Detection - Chromogenic vs. Fluorescent Options
ELISpot assays may be performed either with antibodies directly conjugated to the detection motif (enzyme or fluorochrome) or as a two-step process involving a biotin/streptavidin-conjugated Ab pair.
While the two-step process offers greater intensity due to signal amplification, and therefore may be preferable in cases where cytokine production per cell is low (allergy/Th2 responses), this protocol could create a greater potential for background staining due to nonspecific interaction with the coating Ab. With enzymes, such as horseradish peroxidase (HRP), a precipitating substrate (TMB or AEC) is used for spot detection. Due to HRP’s high turnover rate, spot development is fast (≤5 minutes).

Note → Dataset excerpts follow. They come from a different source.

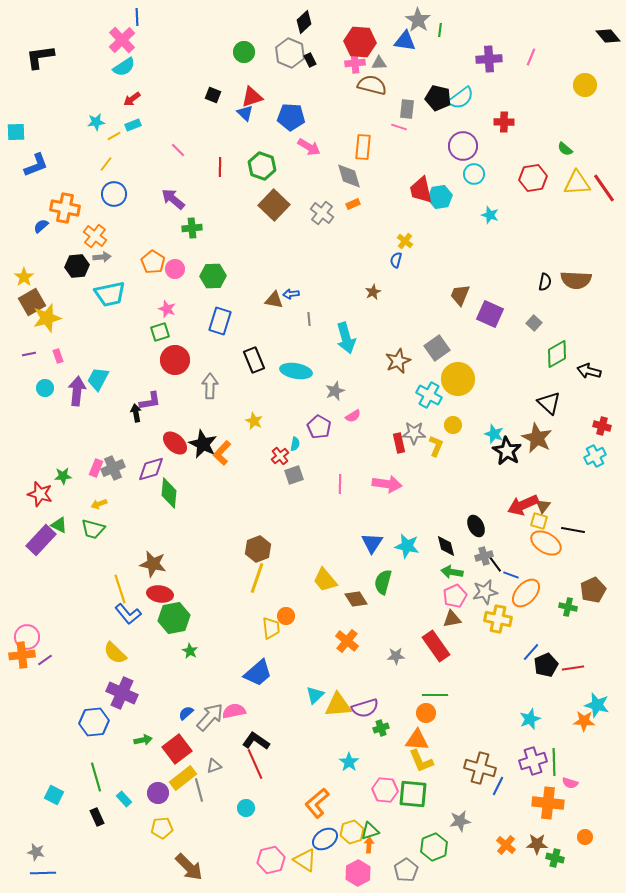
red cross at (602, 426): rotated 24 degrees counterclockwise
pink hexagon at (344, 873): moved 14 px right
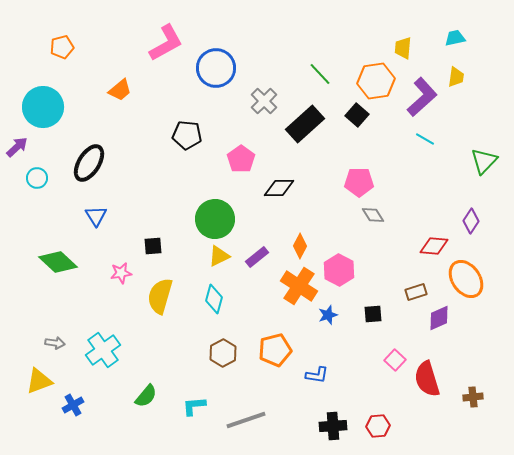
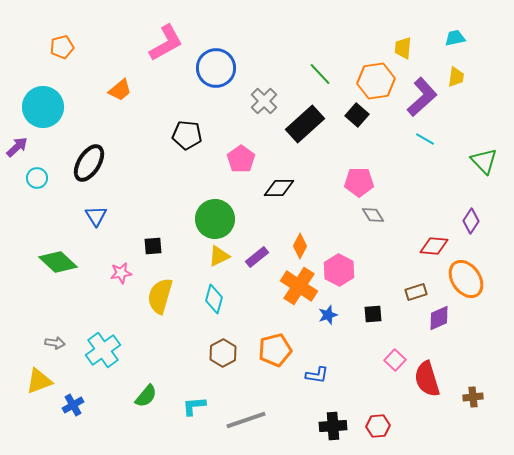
green triangle at (484, 161): rotated 28 degrees counterclockwise
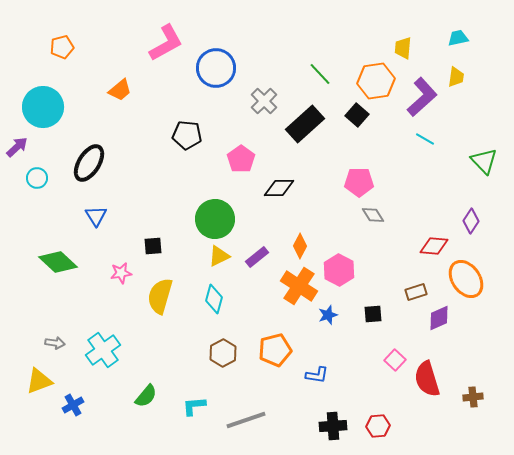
cyan trapezoid at (455, 38): moved 3 px right
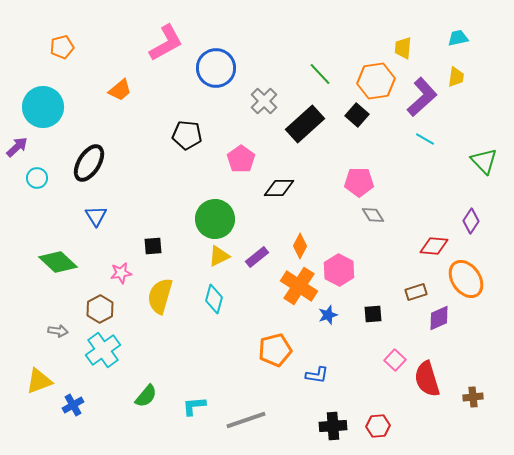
gray arrow at (55, 343): moved 3 px right, 12 px up
brown hexagon at (223, 353): moved 123 px left, 44 px up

By contrast, spot development using alkaline phosphatase-conjugated Abs is far slower but with appreciably lower background. For chromogenic assays performed on MultiScreen®HTS plates (those with underdrains), it is recommended that the underdrain be removed prior to substrate addition; failure to do so can result in high background staining. Once removed, plates should be propped up to minimize membrane contact. To enhance spot visualization, plates should be dried without a lid, upside down, at room temperature for several hours. For long-term storage, plates should be kept in a dark, dry place at room temperature to prevent bleaching of spots.
As previously discussed, the use of fluorescent conjugates offers significant advantages over colorimetric schemes especially for dual cytokine applications or where greater quantitative assessments of individual spots is desired. While FITC- and Cy3-conjugated Abs are commonly used, the choice of fluorescent probe is limited only by the availability of conjugates and detection platforms.